The court, while refusing to grant an injunction, did recognize that the publisher had stated a claim for which relief could be granted.
• A federal district court in Alabama ruled that the religious services exemption to copyright infringement, which permits the performance of copyrighted religious music in the course of religious services, did not apply to broadcasts of those services. A radio station owner claimed that the religious services exemption allowed him to broadcast copyrighted compositions that were performed during church services.
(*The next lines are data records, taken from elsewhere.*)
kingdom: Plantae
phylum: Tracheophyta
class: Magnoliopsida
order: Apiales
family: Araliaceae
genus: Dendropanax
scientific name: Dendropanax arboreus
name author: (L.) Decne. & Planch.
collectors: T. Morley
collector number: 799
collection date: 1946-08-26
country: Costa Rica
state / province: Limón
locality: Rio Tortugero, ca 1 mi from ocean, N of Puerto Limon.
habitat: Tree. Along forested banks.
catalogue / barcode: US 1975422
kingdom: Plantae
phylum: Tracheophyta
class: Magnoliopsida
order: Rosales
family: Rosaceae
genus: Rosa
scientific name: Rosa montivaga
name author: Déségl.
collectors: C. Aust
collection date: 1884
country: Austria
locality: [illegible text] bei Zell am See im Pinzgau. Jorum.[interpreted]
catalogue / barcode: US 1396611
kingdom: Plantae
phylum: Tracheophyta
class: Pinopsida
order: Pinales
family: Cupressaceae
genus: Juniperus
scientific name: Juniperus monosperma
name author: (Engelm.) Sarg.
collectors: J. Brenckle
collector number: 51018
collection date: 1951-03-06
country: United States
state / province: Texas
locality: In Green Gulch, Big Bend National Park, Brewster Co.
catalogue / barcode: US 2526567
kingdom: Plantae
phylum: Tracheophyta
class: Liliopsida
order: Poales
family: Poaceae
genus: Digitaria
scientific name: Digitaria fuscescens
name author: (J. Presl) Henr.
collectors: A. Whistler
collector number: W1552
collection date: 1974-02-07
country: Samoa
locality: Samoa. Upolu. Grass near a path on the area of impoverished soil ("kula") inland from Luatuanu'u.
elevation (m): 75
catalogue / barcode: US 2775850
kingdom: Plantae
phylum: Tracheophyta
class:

Section 110 of the Copyright Act creates an exemption to copyright infringement for the “performance of a nondramatic literary or musical work or of a dramatico-musical work of a religious nature, or display of a work, in the course of services at a place of worship or other religious assembly.” The court observed:
The critical language here is “at a place of worship or other religious assembly”; the exception says nothing about broadcasts in general and, more specifically, broadcasts from a place of worship. True, it could be argued the exemption should apply where, although the songs are being broadcast, there is an audience at the place of worship; in short, the exemption, it could be argued, should apply because the conditions to the exemption have been satisfied. Thus, it could be argued, the exemption should apply to all simultaneous performances as long as one of the performances falls within the exemption.
However, the law is clear that radio broadcasting is itself a separate public performance which can constitute an infringement. Thus, the mere fact that a radio broadcast of a song is simultaneous with the playing of the song at a place of worship does not mean that broadcast falls within the religious exemption; playing to the audience at the place of worship and playing to a broadcast audience are separate public performances. … A singer is performing when he or she sings a song; a broadcasting network is performing when it transmits his or her performance; … a local broadcaster is performing when it transmits the network broadcast; a cable television system is performing when it retransmits the broadcast to its subscribers.
This understanding of the religious exemption is supported by its legislative history, which provides that the exemption does “not extend to religious broadcasts or other transmissions to the public at large, even where the transmissions were sent from the place of worship.” H. Rep. No. 94-1476.
As a result, the court concluded that the religious exemption did not allow the radio station owner “to broadcast copyrighted songs, performed during church services, without authorization, since such broadcasts are not ‘at a place of worship.'”98 Simpleville Music v. Mizell, 451 F.Supp.2d 1293 (M.D. Ala. 2006).